3. Prioritize Segmented Mobile
It is now a reality, that mobile has become the ”epicenter of Digital Banking”. Several different researches estimates that more than half of the mobile devices sold today are smartphones, and that more than 8 out of 10 will be by 2020. They have now become the fastest-selling gadgets in history, outselling PCs 4 to 1.
Many of the bank executives I meet, claims that mobile is the ”cornerstone of their digital strategy”, as it has become the initial and primary touch point for customers. However, even if this is a good approach, most banks have put their mobile banking strategies and customers banking journey, through a “one-size-fits-all” approach, focusing (too much?) on features and offerings, ending up ignoring the needs of individual user groups which vary across age, location and income. This calls out for a segmented approach, which entails developing needs-based features and offerings for a much more “adoptable” mobile offering.
4. Promote Open Innovation & Experimentation
Due to huge pressure from regulation as well as cultural legacies, banks have become conservative and very slow to innovate.
I truly believe that open innovation ecosystems are the cradle of design and delivery in the digital era. Some banks are addressing this issue by opening their APIs and making them available to FinTech start-ups, then encouraging them to challenge, develop and experiment various solutions for them.
5. Use Analytics for Strategic purposes – not only operational
How banks will manage, utilize and monetize their data will play a key role in the digital shift. Many banks look to Big Data as the silver bullet in profiting from the massive amounts of information they hold on their customers. These insights help the banks to provide personalized recommendations and more contextual advice. However, most banks use data operationally, not strategically. They need to integrate different sources of data; not only from their own bank accounts but also from the customers use of other financial institutions as well as contextual data from social media and alternativeonline sources. Additionally, mobile behavior and online social media, can help banks understand how people are interacting with each other behind their transactions.
Wrapping up and Going Forward
One of the most important – and perhaps most difficult – change ahead for traditional banks, is the Mindset Change.
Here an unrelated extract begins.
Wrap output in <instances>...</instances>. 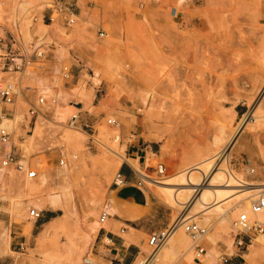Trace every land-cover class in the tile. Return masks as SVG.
Segmentation results:
<instances>
[{"label":"rangeland","instance_id":"1","mask_svg":"<svg viewBox=\"0 0 264 264\" xmlns=\"http://www.w3.org/2000/svg\"><path fill=\"white\" fill-rule=\"evenodd\" d=\"M59 1L73 5L77 14L73 26L61 18L52 24L48 19ZM0 9L1 35L12 33L26 48L31 43L43 44L48 54L45 65L50 69L13 73L0 68V81L13 80L18 87L15 102L6 105L11 111L5 117H19L9 146L19 160L37 167L39 176L48 175L43 186L40 177L28 181L14 169L2 170L0 241L6 233L11 236V250L3 257L11 256L14 264H81L89 255L98 264L96 239L104 229H113L109 219L114 231L124 237L127 232L122 230H130L131 223L149 228L134 231L140 249L134 264L148 257L153 252L150 234L178 224L192 207L191 203L186 208L185 204L171 207L162 190L148 181L149 205L136 206L141 210L137 217L143 216L139 223L127 219L131 216L113 215L114 204L128 205L117 198L113 179L126 161L130 144L138 140L154 148L139 164L143 171L130 162L142 174L163 162L167 174L162 180L175 181L184 170L203 165L213 156L219 157L220 165L229 148L228 164L240 181L264 180V129L256 127L258 121L250 115L254 111L264 115V0H0ZM63 65L71 68L72 78L61 76ZM42 93L47 103L34 115L31 109ZM82 105L84 109H79ZM75 113L95 119L86 122L80 117L73 127L70 117ZM246 114L251 123L245 130L241 123ZM109 119L117 123L108 124ZM83 123L89 127L82 128ZM34 132L38 135L32 140ZM218 137L221 142L216 145ZM20 143L29 145L30 153ZM61 150L68 159L66 167L59 165ZM112 159L121 163L107 169ZM250 166L256 167V175L249 174ZM211 178L205 179L204 188H232L210 186ZM28 183L42 186L41 190L21 194ZM237 195L221 203L225 202V212L238 210ZM32 207L43 213L56 209V217H61L62 226L47 245L41 239L42 218L30 217ZM103 212L108 213L105 228L91 237ZM236 215L226 233L220 231L218 219L224 214H212L207 222L190 219L187 222L207 226V234L219 236L217 246L209 245L206 235L197 242L205 248L203 256L196 258L194 245L190 254L195 262H190V255L177 247L165 255L168 240L154 264H206L204 254L209 249L219 256L210 264H231L236 257L242 259L241 264H264V243L255 241L264 240V234H250L249 241L238 246L232 227ZM203 216L200 213L199 220L204 221ZM29 222L33 223L30 231ZM228 241L233 242L234 253ZM251 245L257 248L250 259L245 255Z\"/></svg>","mask_w":264,"mask_h":264},{"label":"built area","instance_id":"2","mask_svg":"<svg viewBox=\"0 0 264 264\" xmlns=\"http://www.w3.org/2000/svg\"><path fill=\"white\" fill-rule=\"evenodd\" d=\"M77 14L74 11L73 5L69 1H59L54 3V8L51 9V13L48 16L51 24L61 18L63 23L68 27H71L76 22ZM104 32L101 33V36ZM4 46V54L0 59V68L4 72L22 73L28 68H37L40 70H50L46 67L48 54L43 44L31 43L29 48H26L20 40L12 33L1 35L0 33V47ZM60 74L65 79L73 77L71 68L63 65L60 68ZM17 83L13 80L0 81V169L3 171L14 169L16 173L25 180H33L39 177L37 167H31V165L25 161L19 160L18 157L13 153L11 146L12 131L8 126L1 125L4 116H10V109L7 108V104H13L17 96ZM48 98L43 93L38 96L35 107L31 109L32 114L36 115L41 108L46 105ZM52 102H56L53 99ZM80 115L75 113L70 117V125L76 127L79 124ZM115 119H109L108 124H116ZM82 128H88V124H81ZM9 148V149H8ZM76 158V156H74ZM59 165H68V159L65 156V152L60 151ZM131 171L137 177L135 184L138 187L147 189L146 182L158 183L163 181L167 174V166L160 162L153 167L152 172L146 173L142 176L132 165H130ZM249 174H257L256 167H248ZM5 174H9L6 173ZM154 174V175H152ZM242 183L246 181L241 180ZM130 184V180L125 177L119 170L113 179L112 185L114 187H123ZM262 185L256 188L255 193L250 197V212L241 211L237 214L233 220V227L236 230L235 241L238 238L236 244L238 246H244L249 241L250 234H264V180L261 181ZM0 202H2V196L0 195ZM30 217L35 221L43 218V210L38 207H32L30 209ZM108 213L103 212L100 217V222L104 223ZM174 229L173 226H169L159 231H154L150 234L148 244L153 248V253L157 255L158 251L165 245L167 239ZM185 232L190 235L195 243L196 258H200L205 252V248L202 247L199 242L207 233L208 227L202 226L196 222H185ZM249 237V238H248ZM151 257L146 258L143 264H150ZM157 260L154 259L153 262ZM228 259H225L227 261ZM81 264H93V260L89 255H85L82 259Z\"/></svg>","mask_w":264,"mask_h":264},{"label":"bare ground","instance_id":"3","mask_svg":"<svg viewBox=\"0 0 264 264\" xmlns=\"http://www.w3.org/2000/svg\"><path fill=\"white\" fill-rule=\"evenodd\" d=\"M1 21H2V12L0 9V22ZM262 114L261 113L256 114V111H254L250 115L252 117H255L256 118L255 120L258 121V124L256 127L264 129V115H262ZM247 115L248 114L245 115V117L241 123V126H242L241 129L246 130L249 123H251V120L248 121L249 115L248 116ZM18 121H19L18 116H16L14 119H10V118H7L4 116L3 121L1 122V125L8 126V127L10 126L9 129L11 131H13V129L16 127ZM38 129L39 128H37V130ZM39 130L41 132V129H39ZM38 132H34V134H32L30 136L32 140L35 138V135H38ZM118 139L119 138H117V140ZM233 140H235V139H233ZM214 142L216 145H218L221 142V138L220 137L216 138ZM20 145H21V149L23 151H25L26 153H28V152L30 153L29 145L24 144V143H20ZM214 148L216 149V147H214ZM111 150H112V152H114L115 155L120 156L119 152H117L113 149H111ZM215 151H217V150H215ZM223 156H221L223 158V160L221 159L220 165H219L220 162H218L219 157L213 156L212 159H210L209 161H207V162L205 161L206 162L205 164L202 163L203 165H201V164L194 165V166L184 170L183 172L178 174L177 179L175 181H172L173 179L168 178L167 180H163V181H160L158 183H155V185L162 190V194H163V198H164L165 202L167 204H169L171 207L183 206L184 204L186 205L189 203H191V207H192L190 209V211L187 213V215L182 216L184 218L181 217L182 219L180 218L179 221L176 220V221H178V224L175 223L176 227L174 224V228H175V229H173L174 233L172 231V233L169 236L170 239L169 238L167 239L165 245L158 251V253H161L162 249L164 247H166L168 240H170L169 245L164 250L165 255L174 251V249L177 247L178 249L184 250L185 252L188 253V255H190L189 256L190 262H195L194 261L195 258L190 254V251L192 250V248H194L195 244L193 242V244L190 245L188 237H187L188 233L184 232L182 229V224L184 222H187L190 219L193 221L196 220L198 222H207V221L212 219L211 218L212 214H215L216 216H218L220 214H224L225 216L218 217V219H220V224L222 225V229L220 231L223 232L222 230H224V232L225 231L228 232V230H230L228 223L229 222L231 223V220L237 214L236 213L237 211L242 210V211L250 212V207H249L250 206V197L255 193L256 188L262 184H261V182H258V181L257 182L256 181H250V182L246 181L245 183H242L240 181L238 175L235 174V172H233L231 170V168L229 167V164H230V163L228 164V162L230 160L229 159V148H227L225 150V153ZM130 162H132L136 166L137 170L143 171L140 168V165H139L140 163H138V160L130 161ZM120 163L121 162L118 159L109 160L107 169L116 168ZM64 167H66V166H64ZM0 175H2L1 169H0ZM40 175L41 176H39L40 177L39 179L43 183V186L44 185L46 186L47 181H48L47 180L48 175L45 173L44 174L42 173ZM143 175H145V174H142V176ZM204 175H205V177L203 178L202 176H204ZM208 176H212V178L210 180L211 183L209 184L210 186H214L215 184H220V185H226V187H232V188H212V189L211 188H204L203 187L204 181L206 178L208 180ZM28 181H33V180H28ZM176 186H179V187L176 188ZM41 187L42 186H38L36 184H29L28 183L27 185L22 186L20 193L21 194H24V193L27 194L29 191V193L31 195H34L35 193H37L38 191L41 190ZM236 187H244V188L243 189H237ZM192 192H194V193L192 194ZM233 194H239L235 197V200H234V201H236V203L239 204V208L236 211L225 212L224 207H223V204H225V202L223 204H221V203L223 201H226V199L231 197V195H233ZM55 195L58 196L57 194H55ZM51 201H52V204H55V202H54L55 197H53L51 199ZM15 206L17 208L16 209L17 212H20V209L16 205V203H15ZM186 207H188V205H186L185 208ZM111 211L114 214L116 212H118L116 204H114V206L111 207ZM200 213H203L204 221L199 220L198 215ZM32 226H33V223L29 222V224L27 226V230L30 231L32 229ZM61 226H62L61 217H57L53 221H51L46 226L45 229L43 228L44 231L42 232V236H41L42 243L47 245L51 241V239L53 238V236L56 234L57 230ZM103 227L105 228V223H102L100 221L95 223L94 226L92 227V230H91L92 231L91 237H94V235H96L98 233L99 229L103 228ZM130 231L134 233V231H136V230L131 229ZM206 235H205L206 237L204 236L205 237L204 240L208 241L209 245L217 246V244L220 240V237L219 236L217 237L214 234H206ZM10 237L11 236L9 235V233H6L3 236L2 240L0 241V255H5V254H8L10 252V250H11V249L9 250V243H10L9 239H10ZM127 238L131 239L132 241H137V238H135L134 236H132L130 238L129 234L127 235ZM231 238L233 239V236H231ZM262 238H258L255 241L260 243V244L264 243V240ZM234 241H235V239H234ZM260 244L258 246H261ZM233 247H234L233 242L230 241L229 242L230 253L233 252ZM250 247H251V251L248 254H246L245 257L251 259L252 254L256 252L257 245H251ZM158 253H157V255H155L153 252H151L148 255V257H146V258H149V257L152 258V260L150 261V264H154L153 260L156 258L158 259V257H159ZM202 256L203 255H201V257ZM218 257L219 256L214 251V249H209L207 251V253L204 254V260H205L206 264H210L212 262V260H216V259L218 260ZM146 258H144V260L143 259L140 260V263H138V264H143ZM196 263H198V262H196Z\"/></svg>","mask_w":264,"mask_h":264},{"label":"crops","instance_id":"4","mask_svg":"<svg viewBox=\"0 0 264 264\" xmlns=\"http://www.w3.org/2000/svg\"><path fill=\"white\" fill-rule=\"evenodd\" d=\"M5 51L4 46L0 47V59L3 57L1 54ZM244 106V105H242ZM79 109H84V105L78 107ZM244 107L240 109L243 110ZM236 113L239 115L238 109L235 108ZM81 117V116H80ZM82 118V117H81ZM95 119L94 115H89L88 117L85 116L82 120L93 121ZM86 124V123H85ZM149 148L154 151L152 144L147 143L146 141H139L137 144H130L127 155L126 161H124L123 165L120 168L122 174L130 180V184L123 186V187H114V190L117 191V198L128 205H117L118 212L115 214L123 217V216H131L132 218H127L128 220H132L131 222L139 223L140 220L143 219V216L137 217L140 215L141 209L147 207L149 205L150 197L147 195V190L138 187L135 184L137 181V177L131 171L130 161L138 160L139 163H142V160L146 157L147 153L149 152ZM130 158V159H128ZM128 160V161H127ZM136 179V180H134ZM146 190V191H145ZM136 206H138L136 208ZM152 207V206H151ZM56 209H49L47 210L43 218L41 219V226H46L55 219L56 217ZM113 214V215H115ZM135 217V218H133ZM57 218V217H56ZM111 220V221H110ZM136 220V221H135ZM112 219H109V226L111 225L113 229L106 230L104 229L103 232H100L95 244V256L98 260V264H134L138 256L140 254V249L137 244L139 239L138 234L131 232V229H134L138 232L146 230H150L149 228H145L144 226L134 225L131 223L130 230L123 229V232H127L130 238L134 236L137 238V241H132L131 239L124 237L123 235L114 231L115 224L112 223ZM118 221V220H115ZM121 222V221H120ZM112 223V224H111ZM102 248L107 249V252H102ZM7 255V254H5ZM0 255V263L1 264H14L12 257ZM242 259L236 257L233 259L231 264H241Z\"/></svg>","mask_w":264,"mask_h":264}]
</instances>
The digital age is fundamentally impacting organizational culture as it forces the banks to shift from a product-centric to a client-centric point of view; from planning cycles to “test- and-learn”; and from silos to inclusiveness. No one ever said this would be easy, but I think this is inescapable.
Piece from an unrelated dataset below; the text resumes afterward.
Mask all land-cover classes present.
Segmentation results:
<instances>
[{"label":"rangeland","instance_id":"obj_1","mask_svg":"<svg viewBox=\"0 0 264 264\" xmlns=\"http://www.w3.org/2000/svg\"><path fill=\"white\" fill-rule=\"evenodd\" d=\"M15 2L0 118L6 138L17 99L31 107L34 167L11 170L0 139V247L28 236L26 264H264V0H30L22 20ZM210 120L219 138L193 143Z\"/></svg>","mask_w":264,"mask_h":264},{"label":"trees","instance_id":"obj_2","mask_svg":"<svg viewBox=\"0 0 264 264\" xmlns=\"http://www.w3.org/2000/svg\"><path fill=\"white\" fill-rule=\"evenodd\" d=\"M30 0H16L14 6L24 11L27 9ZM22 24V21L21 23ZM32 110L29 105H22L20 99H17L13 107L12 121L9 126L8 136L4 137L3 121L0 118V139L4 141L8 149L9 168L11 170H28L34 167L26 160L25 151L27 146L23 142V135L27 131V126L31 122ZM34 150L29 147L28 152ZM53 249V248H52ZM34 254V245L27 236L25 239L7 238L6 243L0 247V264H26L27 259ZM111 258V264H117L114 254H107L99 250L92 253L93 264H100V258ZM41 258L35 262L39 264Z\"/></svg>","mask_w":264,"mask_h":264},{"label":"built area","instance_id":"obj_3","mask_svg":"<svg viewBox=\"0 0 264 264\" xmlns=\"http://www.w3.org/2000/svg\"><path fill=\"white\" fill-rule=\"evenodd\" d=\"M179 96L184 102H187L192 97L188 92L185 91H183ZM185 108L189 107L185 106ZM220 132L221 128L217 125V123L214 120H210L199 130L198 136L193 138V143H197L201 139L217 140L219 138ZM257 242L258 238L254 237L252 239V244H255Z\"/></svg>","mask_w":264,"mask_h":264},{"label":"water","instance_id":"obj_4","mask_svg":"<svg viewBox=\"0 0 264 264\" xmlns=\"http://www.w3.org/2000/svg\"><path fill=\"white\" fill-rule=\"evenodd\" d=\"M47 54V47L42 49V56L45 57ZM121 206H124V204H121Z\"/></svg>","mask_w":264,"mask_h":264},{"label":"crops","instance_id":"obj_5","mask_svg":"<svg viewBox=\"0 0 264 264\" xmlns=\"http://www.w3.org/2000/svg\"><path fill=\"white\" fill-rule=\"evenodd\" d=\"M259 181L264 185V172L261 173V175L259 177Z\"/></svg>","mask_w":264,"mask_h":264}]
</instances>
Compared to the way digital disruption has transformed other sectors – such as music, entertainment, telecommunications and retail – it is clear that retail banks have barely scratched the surface when it comes to the necessary speed and magnitude of change.
1. Forming strategic partnerships with capable FinTech partners is one way to catalyze this process, supporting banks in enabling quick access to the latest digital banking solutions with minimal time-to-market lag.
2. It is important that banks adopt a segmented approach toward mobile to ensure a seamless experience and to increase adoption.
3. Both transactional and contextual data need to be leveraged strategically to offer the most relevant products and services and to help customers to improve their financial well-being, while simultaneously generating new revenue streams for the bank itself.
Digital banking is not just about developing the next killer app. It’s about turning the traditional business model on its head and embracing disruption head on. This is my take – what’s yours?
Claes Lemnell is Heading the BFSI segment at Tech Mahindra for the Nordics.